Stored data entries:
################
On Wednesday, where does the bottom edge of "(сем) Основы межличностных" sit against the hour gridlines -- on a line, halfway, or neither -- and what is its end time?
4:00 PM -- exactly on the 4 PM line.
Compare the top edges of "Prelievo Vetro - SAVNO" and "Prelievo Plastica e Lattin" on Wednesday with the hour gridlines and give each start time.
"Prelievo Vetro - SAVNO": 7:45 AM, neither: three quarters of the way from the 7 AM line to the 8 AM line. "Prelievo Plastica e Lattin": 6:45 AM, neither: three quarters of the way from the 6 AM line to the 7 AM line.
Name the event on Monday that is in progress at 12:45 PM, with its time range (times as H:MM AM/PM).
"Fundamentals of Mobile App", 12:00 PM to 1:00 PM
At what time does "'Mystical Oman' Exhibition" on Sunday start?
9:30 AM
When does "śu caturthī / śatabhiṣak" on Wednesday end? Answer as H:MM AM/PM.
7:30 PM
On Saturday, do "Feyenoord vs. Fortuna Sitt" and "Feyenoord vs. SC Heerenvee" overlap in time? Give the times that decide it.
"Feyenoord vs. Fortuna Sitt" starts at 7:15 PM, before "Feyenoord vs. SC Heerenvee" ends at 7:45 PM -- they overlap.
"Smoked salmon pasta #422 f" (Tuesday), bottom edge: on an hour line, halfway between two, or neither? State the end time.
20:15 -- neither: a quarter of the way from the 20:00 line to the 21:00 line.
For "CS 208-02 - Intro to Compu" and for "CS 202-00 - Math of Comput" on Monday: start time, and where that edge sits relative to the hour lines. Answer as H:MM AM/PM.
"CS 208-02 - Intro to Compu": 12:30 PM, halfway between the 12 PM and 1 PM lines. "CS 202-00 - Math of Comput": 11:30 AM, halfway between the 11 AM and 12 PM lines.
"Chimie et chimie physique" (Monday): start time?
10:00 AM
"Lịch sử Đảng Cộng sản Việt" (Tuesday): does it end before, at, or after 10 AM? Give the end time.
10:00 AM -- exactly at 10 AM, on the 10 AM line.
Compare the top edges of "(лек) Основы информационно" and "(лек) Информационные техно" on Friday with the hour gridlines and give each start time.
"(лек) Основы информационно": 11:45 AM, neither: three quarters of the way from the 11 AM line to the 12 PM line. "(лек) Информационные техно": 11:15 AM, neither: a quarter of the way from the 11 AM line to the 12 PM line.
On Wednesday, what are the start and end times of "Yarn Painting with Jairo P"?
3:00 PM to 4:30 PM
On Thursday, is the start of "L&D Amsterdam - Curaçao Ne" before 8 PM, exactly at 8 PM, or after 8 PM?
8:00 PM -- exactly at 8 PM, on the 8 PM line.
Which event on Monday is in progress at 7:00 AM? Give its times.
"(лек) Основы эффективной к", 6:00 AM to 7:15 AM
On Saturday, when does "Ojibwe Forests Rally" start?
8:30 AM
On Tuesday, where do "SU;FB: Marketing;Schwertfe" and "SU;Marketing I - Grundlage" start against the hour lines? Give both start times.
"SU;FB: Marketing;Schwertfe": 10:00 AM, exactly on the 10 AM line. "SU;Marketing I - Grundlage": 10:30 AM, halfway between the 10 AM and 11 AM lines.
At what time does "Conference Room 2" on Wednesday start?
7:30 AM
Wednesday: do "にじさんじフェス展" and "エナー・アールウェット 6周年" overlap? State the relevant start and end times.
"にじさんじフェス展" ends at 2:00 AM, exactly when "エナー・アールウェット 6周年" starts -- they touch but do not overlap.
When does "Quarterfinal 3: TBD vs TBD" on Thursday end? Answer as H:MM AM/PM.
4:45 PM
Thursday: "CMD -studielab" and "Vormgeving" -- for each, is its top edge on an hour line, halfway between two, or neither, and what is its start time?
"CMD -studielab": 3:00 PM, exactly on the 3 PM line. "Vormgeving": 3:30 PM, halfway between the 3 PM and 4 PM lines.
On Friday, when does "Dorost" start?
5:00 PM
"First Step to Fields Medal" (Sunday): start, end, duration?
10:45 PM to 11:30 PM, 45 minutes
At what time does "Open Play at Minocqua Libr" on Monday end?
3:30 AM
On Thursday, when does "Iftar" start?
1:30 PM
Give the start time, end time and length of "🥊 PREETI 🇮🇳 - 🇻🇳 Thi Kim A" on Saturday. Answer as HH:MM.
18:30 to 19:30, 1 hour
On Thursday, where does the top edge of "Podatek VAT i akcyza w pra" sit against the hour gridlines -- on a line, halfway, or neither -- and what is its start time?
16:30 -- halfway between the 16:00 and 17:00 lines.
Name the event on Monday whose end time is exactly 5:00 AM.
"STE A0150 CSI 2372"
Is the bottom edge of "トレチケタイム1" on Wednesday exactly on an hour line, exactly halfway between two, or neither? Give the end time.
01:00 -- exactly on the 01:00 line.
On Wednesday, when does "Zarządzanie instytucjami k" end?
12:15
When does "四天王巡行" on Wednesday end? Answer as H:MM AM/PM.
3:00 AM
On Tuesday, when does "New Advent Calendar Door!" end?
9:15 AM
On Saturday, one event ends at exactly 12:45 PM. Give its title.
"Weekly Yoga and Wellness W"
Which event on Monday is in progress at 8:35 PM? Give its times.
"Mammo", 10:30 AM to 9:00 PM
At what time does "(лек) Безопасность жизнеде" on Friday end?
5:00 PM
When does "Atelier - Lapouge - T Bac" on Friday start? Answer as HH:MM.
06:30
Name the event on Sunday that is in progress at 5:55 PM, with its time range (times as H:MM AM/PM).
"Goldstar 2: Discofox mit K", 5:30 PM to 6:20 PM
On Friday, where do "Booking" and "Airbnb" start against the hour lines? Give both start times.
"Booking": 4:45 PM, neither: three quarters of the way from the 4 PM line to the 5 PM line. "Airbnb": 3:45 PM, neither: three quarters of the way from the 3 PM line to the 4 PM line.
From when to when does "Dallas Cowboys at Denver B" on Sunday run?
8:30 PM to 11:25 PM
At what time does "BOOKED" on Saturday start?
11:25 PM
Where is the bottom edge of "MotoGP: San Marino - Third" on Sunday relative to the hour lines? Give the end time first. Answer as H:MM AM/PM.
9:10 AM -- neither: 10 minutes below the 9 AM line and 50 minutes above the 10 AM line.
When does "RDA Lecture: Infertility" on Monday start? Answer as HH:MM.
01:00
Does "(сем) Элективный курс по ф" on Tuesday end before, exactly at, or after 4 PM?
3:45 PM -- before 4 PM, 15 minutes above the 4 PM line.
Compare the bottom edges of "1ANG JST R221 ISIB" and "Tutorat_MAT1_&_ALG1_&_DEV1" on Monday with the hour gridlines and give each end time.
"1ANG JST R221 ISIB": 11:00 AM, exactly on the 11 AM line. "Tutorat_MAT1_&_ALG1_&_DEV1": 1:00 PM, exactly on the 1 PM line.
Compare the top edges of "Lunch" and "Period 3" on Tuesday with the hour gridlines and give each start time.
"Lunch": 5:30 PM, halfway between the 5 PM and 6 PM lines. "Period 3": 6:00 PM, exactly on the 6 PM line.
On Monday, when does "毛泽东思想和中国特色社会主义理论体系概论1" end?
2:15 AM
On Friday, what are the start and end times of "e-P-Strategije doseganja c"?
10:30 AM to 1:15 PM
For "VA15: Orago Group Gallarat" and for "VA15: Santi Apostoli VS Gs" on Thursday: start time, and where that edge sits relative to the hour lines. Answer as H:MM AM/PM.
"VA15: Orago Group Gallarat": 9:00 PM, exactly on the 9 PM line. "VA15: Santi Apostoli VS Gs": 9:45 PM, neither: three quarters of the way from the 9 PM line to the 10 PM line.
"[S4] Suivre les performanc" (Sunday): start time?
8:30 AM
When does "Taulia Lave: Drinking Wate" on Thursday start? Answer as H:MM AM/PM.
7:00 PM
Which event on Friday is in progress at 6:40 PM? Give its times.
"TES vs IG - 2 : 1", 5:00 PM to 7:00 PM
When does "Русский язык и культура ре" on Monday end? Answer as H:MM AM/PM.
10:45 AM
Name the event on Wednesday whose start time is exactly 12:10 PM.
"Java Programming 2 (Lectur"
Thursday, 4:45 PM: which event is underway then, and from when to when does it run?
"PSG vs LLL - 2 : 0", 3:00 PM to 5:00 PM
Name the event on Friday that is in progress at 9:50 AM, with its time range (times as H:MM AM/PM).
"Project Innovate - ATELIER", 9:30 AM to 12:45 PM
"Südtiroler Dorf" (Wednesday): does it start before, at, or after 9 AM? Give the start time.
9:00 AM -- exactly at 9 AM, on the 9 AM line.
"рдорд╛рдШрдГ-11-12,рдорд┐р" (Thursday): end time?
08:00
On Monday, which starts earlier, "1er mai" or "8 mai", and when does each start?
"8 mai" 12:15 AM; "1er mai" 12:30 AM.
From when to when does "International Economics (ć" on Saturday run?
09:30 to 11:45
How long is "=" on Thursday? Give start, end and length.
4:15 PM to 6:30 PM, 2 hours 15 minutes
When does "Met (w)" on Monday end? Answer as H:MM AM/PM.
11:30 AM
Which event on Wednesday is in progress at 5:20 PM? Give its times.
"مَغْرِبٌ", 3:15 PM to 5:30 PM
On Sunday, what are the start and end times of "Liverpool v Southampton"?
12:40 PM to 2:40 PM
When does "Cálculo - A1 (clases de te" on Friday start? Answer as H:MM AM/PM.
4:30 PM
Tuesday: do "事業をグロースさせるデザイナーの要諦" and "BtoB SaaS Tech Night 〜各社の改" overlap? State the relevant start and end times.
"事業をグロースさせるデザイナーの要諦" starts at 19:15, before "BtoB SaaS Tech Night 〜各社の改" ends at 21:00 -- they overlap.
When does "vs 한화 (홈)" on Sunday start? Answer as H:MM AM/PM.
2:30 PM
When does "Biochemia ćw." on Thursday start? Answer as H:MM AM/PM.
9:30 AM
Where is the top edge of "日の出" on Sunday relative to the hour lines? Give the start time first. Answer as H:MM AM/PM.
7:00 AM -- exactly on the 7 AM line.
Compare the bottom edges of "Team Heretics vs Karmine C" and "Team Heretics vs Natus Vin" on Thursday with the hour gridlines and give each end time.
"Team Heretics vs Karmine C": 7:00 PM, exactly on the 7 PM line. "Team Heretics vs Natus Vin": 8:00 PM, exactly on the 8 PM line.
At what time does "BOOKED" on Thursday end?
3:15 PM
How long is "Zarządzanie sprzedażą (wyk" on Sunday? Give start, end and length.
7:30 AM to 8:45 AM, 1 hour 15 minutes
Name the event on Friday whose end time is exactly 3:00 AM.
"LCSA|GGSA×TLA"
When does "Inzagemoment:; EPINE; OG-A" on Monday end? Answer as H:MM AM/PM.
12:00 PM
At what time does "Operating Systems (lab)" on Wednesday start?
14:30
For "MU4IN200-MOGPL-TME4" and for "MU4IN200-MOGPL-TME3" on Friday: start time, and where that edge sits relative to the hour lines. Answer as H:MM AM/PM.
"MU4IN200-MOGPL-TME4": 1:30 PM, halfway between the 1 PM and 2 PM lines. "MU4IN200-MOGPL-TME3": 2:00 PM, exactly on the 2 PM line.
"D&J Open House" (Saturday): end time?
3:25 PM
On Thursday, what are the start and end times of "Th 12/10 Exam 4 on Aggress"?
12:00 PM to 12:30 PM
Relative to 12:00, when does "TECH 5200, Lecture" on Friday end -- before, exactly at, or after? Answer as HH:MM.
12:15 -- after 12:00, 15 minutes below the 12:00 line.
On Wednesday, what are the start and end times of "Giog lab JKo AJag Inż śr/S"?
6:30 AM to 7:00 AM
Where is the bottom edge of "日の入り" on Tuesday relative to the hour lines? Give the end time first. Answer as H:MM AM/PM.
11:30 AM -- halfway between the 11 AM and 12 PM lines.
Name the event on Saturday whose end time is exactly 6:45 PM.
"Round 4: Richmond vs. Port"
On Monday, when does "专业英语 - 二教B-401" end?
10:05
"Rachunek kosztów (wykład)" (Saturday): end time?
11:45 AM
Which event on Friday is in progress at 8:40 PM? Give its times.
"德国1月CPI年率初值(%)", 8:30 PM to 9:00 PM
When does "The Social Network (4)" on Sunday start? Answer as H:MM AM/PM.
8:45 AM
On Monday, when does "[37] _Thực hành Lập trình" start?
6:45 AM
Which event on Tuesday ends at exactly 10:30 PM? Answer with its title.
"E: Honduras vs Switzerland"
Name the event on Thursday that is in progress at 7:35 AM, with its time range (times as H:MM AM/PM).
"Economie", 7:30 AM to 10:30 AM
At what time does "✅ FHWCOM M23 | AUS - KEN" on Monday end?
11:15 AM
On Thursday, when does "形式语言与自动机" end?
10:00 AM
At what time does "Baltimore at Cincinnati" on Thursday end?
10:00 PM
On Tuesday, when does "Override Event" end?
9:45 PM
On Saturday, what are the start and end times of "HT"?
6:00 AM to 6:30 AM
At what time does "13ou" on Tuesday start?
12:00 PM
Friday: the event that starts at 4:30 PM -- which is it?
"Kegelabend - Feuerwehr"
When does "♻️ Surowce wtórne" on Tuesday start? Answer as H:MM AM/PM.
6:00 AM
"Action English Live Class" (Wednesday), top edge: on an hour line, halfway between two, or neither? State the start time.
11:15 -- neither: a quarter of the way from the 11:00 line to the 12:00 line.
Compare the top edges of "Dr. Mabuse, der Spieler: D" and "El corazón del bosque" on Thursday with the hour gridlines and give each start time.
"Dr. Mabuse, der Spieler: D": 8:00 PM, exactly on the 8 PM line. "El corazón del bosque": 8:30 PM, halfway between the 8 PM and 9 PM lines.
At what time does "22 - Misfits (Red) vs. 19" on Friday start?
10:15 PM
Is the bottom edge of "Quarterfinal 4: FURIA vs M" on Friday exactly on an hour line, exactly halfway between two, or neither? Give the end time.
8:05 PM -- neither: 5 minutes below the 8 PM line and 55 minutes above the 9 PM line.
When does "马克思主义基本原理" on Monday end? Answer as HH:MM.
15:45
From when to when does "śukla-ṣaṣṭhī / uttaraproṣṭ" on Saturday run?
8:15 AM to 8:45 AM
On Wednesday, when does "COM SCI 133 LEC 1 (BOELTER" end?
################
**WRITTEN TASK:** Pull out each line of the entries above that contains the word "before". Case counts.

**TASK OUTPUT:**
"Feyenoord vs. Fortuna Sitt" starts at 7:15 PM, before "Feyenoord vs. SC Heerenvee" ends at 7:45 PM -- they overlap.
"Lịch sử Đảng Cộng sản Việt" (Tuesday): does it end before, at, or after 10 AM? Give the end time.
On Thursday, is the start of "L&D Amsterdam - Curaçao Ne" before 8 PM, exactly at 8 PM, or after 8 PM?
Does "(сем) Элективный курс по ф" on Tuesday end before, exactly at, or after 4 PM?
3:45 PM -- before 4 PM, 15 minutes above the 4 PM line.
"Südtiroler Dorf" (Wednesday): does it start before, at, or after 9 AM? Give the start time.
"事業をグロースさせるデザイナーの要諦" starts at 19:15, before "BtoB SaaS Tech Night 〜各社の改" ends at 21:00 -- they overlap.
Relative to 12:00, when does "TECH 5200, Lecture" on Friday end -- before, exactly at, or after? Answer as HH:MM.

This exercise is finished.